[INPUT DATA]
- - - -

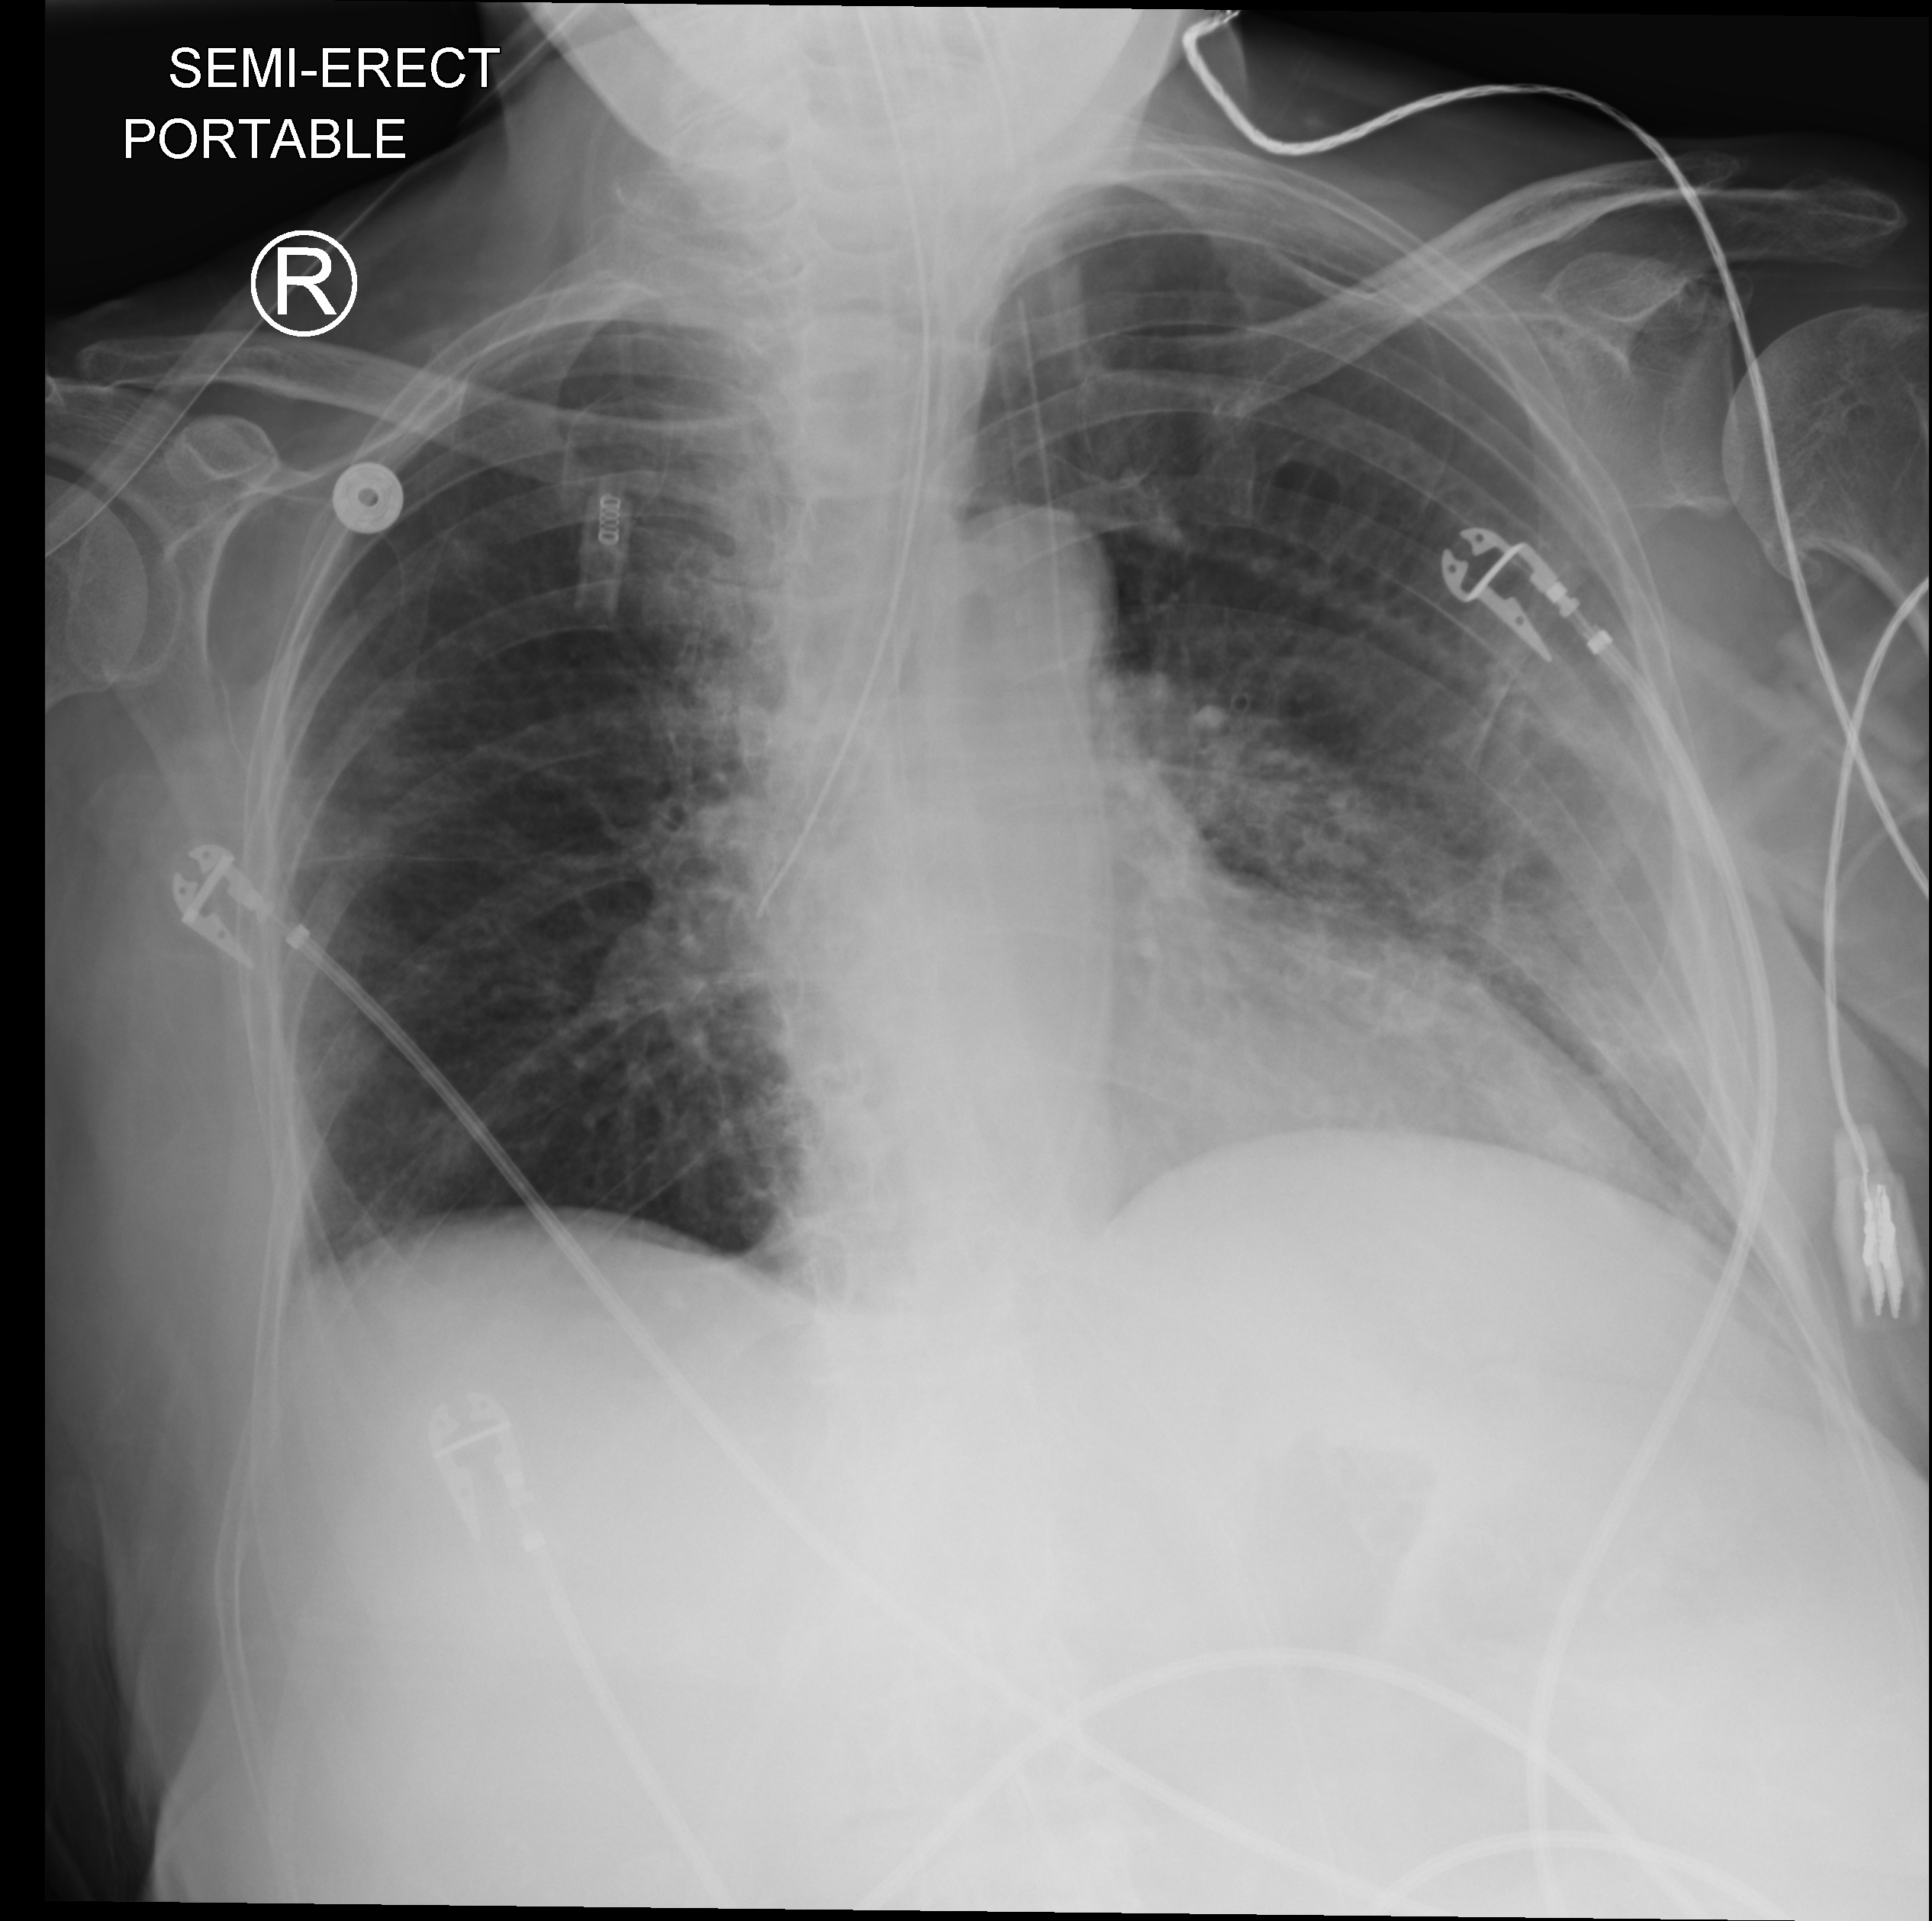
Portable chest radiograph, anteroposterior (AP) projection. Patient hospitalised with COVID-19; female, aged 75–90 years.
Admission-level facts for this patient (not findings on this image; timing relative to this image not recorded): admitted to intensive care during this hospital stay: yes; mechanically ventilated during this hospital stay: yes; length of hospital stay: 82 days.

- - - -

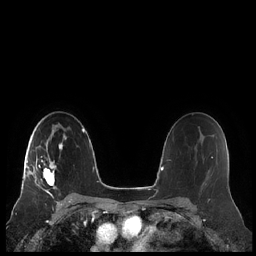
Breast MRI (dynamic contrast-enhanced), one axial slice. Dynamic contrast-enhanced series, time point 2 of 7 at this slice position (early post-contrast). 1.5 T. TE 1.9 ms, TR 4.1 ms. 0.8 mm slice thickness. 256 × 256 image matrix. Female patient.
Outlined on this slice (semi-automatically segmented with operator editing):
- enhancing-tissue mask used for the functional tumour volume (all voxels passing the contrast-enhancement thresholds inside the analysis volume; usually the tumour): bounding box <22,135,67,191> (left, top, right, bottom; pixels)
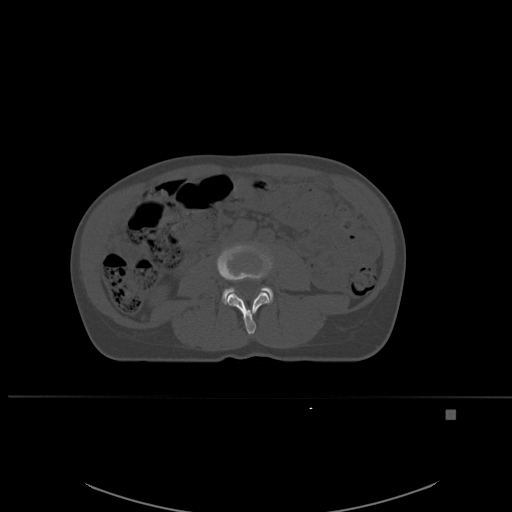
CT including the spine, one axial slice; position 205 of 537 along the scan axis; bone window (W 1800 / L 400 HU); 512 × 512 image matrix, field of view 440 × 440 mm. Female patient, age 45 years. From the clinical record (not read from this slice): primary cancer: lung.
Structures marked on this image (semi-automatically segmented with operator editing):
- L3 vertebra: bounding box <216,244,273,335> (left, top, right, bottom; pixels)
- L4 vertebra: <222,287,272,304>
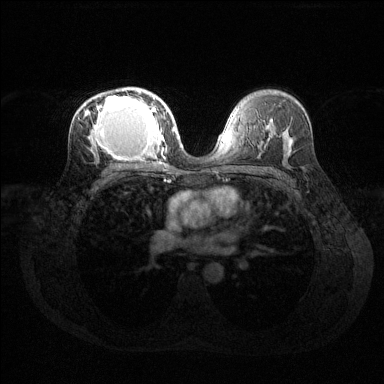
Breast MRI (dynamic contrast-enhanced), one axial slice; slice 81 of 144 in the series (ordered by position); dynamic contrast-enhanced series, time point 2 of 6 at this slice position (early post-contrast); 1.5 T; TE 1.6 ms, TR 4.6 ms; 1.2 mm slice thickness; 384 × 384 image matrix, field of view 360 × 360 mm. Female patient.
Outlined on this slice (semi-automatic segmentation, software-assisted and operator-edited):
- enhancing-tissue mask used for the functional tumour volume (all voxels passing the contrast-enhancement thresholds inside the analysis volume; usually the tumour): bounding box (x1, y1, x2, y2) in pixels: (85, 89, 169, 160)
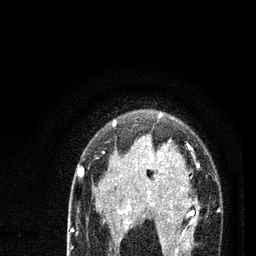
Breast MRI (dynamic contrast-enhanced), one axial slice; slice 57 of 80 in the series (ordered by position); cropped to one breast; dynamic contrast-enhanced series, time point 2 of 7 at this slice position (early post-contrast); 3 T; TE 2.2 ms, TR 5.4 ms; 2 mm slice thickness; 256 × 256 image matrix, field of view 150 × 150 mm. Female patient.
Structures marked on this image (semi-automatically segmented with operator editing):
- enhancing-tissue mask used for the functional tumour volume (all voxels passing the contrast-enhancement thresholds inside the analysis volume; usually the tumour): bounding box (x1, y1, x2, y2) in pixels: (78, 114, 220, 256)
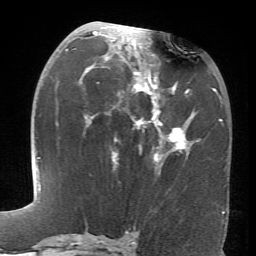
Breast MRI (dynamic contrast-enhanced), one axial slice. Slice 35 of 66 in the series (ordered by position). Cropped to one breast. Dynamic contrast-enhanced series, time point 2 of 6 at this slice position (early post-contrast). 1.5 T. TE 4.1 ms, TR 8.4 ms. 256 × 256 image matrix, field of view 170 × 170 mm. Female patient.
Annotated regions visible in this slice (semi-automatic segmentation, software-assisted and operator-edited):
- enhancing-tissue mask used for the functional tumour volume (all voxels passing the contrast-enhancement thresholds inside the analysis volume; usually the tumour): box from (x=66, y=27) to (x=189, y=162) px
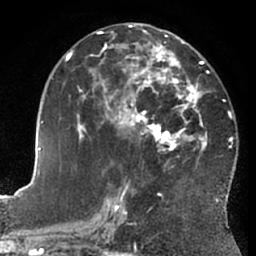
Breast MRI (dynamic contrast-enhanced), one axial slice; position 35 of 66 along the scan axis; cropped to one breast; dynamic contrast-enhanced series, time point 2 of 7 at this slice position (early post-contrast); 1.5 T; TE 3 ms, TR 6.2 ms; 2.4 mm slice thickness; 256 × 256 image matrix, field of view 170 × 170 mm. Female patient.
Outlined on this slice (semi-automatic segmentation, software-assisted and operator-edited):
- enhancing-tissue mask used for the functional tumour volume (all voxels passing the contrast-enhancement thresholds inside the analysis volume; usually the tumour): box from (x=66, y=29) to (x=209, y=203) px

- - - -

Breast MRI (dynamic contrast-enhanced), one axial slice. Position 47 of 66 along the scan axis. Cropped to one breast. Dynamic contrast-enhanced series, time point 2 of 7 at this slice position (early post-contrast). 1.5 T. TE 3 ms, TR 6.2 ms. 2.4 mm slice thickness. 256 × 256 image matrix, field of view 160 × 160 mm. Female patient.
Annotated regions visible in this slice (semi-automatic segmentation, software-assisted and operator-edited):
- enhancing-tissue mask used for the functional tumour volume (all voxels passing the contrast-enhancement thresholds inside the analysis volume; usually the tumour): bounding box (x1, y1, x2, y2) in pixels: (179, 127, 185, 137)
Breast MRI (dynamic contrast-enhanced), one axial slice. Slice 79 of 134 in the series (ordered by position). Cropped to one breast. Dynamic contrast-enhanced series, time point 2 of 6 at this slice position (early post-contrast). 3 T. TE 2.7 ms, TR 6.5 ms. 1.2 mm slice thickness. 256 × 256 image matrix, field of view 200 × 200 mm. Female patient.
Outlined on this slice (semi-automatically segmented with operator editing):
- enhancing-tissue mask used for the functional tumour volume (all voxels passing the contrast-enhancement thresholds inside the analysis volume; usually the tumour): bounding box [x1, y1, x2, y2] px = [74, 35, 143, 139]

- - - -

[WORK TO BE COMPLETED]
Using the data above, print exactly the lines from the line that contains "Portable chest radiograph, anteroposterior" through the line that contains "Admission-level facts for", with both included.

[ANSWER SECTION]
Portable chest radiograph, anteroposterior (AP) projection. Patient hospitalised with COVID-19; female, aged 75–90 years.
Admission-level facts for this patient (not findings on this image; timing relative to this image not recorded): admitted to intensive care during this hospital stay: yes; mechanically ventilated during this hospital stay: yes; length of hospital stay: 82 days.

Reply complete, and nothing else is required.